[[ SOURCE INFORMATION open ]]
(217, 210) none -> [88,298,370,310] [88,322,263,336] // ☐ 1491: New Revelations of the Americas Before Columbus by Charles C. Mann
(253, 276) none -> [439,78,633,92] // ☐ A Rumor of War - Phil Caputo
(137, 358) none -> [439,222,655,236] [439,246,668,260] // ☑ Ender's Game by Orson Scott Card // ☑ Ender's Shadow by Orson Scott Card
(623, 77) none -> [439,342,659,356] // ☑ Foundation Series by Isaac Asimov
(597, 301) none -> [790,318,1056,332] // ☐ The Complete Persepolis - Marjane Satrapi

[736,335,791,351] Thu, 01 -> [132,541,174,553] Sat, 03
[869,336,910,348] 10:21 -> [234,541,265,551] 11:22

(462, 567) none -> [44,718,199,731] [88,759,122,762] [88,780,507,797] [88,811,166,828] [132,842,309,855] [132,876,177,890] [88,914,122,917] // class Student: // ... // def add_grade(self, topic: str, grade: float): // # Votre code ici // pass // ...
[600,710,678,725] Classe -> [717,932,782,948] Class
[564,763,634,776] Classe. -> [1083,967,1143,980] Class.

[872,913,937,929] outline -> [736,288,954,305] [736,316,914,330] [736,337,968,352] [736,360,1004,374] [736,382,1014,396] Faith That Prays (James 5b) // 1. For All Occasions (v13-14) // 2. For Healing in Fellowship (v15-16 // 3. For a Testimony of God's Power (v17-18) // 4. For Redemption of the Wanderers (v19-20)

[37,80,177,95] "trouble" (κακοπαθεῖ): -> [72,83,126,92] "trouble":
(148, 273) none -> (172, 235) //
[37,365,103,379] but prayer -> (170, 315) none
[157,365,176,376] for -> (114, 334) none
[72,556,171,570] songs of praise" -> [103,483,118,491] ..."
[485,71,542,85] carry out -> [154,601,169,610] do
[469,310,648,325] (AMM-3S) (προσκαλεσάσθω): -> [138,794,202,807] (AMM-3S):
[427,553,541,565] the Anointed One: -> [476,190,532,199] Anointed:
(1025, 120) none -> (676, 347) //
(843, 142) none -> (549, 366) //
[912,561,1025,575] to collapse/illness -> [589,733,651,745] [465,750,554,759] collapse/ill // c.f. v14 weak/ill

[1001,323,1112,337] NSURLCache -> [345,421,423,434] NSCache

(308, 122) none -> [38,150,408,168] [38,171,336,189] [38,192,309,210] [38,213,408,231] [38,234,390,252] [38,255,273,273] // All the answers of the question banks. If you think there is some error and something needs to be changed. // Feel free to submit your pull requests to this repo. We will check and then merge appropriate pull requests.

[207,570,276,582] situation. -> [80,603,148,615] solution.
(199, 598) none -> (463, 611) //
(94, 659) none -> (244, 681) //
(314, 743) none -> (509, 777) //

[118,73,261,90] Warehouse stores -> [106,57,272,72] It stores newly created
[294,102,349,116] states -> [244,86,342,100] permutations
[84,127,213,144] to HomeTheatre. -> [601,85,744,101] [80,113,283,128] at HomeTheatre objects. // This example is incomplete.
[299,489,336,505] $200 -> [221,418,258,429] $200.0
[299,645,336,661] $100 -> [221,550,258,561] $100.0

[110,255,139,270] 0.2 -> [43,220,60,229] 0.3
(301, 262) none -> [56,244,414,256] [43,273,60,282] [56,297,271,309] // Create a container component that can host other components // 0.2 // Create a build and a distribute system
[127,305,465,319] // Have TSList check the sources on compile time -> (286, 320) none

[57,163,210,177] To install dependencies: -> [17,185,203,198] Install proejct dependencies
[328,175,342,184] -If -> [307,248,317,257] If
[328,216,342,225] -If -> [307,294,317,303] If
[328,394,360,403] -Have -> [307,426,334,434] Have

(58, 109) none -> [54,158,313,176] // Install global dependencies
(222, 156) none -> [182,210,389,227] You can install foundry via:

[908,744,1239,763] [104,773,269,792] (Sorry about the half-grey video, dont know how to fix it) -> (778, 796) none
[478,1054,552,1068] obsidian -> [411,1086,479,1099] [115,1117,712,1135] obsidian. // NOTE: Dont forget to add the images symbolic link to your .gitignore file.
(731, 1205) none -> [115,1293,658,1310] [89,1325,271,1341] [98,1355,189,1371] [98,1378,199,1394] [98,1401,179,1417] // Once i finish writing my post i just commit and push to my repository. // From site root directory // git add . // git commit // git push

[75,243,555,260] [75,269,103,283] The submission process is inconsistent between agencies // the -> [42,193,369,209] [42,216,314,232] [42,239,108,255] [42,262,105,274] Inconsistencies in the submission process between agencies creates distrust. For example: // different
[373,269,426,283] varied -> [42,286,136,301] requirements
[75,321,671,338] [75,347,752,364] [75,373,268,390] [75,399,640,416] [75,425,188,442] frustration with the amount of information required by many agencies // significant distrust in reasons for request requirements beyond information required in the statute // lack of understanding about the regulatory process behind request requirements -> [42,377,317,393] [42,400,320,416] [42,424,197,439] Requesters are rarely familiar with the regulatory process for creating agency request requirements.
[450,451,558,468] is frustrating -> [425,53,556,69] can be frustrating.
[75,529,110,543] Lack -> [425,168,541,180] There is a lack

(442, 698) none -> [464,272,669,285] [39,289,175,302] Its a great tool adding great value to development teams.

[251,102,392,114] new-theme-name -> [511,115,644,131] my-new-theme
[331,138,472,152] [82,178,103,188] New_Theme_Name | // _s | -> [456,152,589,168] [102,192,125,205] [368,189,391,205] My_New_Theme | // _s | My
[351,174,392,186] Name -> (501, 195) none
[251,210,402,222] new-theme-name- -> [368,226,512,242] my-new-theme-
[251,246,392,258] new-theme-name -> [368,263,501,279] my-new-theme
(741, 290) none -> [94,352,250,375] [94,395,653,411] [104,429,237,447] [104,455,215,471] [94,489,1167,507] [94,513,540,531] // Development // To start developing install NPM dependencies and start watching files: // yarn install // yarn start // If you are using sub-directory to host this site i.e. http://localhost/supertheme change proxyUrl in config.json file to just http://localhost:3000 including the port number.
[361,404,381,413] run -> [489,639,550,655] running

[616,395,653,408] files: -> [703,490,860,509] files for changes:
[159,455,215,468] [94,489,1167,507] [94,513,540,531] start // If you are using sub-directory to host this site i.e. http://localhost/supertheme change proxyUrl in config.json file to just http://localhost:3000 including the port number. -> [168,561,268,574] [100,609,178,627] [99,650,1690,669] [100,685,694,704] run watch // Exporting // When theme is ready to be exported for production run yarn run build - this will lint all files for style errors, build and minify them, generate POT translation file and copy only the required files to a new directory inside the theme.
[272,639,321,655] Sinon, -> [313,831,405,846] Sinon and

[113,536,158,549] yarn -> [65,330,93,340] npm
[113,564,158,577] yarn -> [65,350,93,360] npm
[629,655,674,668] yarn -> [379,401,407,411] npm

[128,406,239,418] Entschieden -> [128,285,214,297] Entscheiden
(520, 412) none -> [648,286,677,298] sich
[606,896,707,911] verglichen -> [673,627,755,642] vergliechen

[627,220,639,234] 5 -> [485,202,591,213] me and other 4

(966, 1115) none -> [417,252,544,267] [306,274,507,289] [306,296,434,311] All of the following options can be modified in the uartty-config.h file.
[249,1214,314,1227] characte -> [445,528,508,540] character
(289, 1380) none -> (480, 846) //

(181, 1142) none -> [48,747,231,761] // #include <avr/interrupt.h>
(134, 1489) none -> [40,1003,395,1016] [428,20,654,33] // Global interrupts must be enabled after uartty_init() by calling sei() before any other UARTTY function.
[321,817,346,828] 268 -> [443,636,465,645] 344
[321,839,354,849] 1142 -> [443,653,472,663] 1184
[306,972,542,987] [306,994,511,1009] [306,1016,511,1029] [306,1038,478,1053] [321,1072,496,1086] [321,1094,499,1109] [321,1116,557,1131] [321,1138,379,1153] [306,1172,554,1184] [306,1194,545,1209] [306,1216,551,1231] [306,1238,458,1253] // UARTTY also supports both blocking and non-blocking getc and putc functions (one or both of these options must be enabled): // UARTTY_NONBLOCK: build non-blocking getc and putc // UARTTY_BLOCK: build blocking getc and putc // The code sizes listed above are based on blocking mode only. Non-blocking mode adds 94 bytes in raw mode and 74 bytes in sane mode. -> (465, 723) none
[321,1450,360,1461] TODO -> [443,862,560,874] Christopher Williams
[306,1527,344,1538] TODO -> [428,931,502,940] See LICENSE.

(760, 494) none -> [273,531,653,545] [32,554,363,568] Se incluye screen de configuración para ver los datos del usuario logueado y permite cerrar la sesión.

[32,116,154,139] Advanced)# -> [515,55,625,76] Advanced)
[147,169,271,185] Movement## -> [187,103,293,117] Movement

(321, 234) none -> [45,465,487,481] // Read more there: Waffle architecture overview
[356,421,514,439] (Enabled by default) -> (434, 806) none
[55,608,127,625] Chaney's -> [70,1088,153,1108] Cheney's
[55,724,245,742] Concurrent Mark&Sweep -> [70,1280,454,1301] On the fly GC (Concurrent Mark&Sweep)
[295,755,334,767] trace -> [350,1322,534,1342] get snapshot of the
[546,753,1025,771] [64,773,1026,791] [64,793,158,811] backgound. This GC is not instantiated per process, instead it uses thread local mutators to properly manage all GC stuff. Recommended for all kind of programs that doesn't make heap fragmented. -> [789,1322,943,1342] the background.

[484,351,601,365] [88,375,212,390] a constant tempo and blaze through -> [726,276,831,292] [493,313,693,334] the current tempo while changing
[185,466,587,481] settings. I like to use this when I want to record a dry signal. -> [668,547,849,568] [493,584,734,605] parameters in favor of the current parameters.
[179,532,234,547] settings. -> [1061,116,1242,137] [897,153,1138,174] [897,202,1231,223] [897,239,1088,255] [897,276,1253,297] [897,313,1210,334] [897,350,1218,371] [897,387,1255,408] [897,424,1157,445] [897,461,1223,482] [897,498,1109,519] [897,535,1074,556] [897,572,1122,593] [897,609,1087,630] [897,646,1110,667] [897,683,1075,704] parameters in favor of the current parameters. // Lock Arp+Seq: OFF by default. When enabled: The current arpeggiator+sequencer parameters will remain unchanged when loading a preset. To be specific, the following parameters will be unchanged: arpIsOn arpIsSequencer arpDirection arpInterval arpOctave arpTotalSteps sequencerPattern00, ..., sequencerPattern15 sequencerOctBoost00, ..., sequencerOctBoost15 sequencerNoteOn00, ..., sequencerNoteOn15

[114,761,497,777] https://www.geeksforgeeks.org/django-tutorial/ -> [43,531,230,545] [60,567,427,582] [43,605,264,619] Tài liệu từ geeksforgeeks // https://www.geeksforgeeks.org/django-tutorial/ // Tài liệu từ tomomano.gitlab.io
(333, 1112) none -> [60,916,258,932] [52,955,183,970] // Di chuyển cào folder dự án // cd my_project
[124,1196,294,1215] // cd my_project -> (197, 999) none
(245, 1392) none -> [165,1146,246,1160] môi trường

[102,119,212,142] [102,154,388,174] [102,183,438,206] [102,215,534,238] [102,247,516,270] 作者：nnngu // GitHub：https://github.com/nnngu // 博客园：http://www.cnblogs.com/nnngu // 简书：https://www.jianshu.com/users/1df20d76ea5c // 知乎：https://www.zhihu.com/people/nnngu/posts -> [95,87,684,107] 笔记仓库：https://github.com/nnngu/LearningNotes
[[ SOURCE INFORMATION closed ]]
ABOUT THIS TASK
Please reproduce exactly the lines in the listing above from the one containing "[157,365,176,376] for -> (114, 334) none" through the one containing "[1001,323,1112,337] NSURLCache ->", both included, and nothing more.

YOUR RESPONSE
[157,365,176,376] for -> (114, 334) none
[72,556,171,570] songs of praise" -> [103,483,118,491] ..."
[485,71,542,85] carry out -> [154,601,169,610] do
[469,310,648,325] (AMM-3S) (προσκαλεσάσθω): -> [138,794,202,807] (AMM-3S):
[427,553,541,565] the Anointed One: -> [476,190,532,199] Anointed:
(1025, 120) none -> (676, 347) //
(843, 142) none -> (549, 366) //
[912,561,1025,575] to collapse/illness -> [589,733,651,745] [465,750,554,759] collapse/ill // c.f. v14 weak/ill

[1001,323,1112,337] NSURLCache -> [345,421,423,434] NSCache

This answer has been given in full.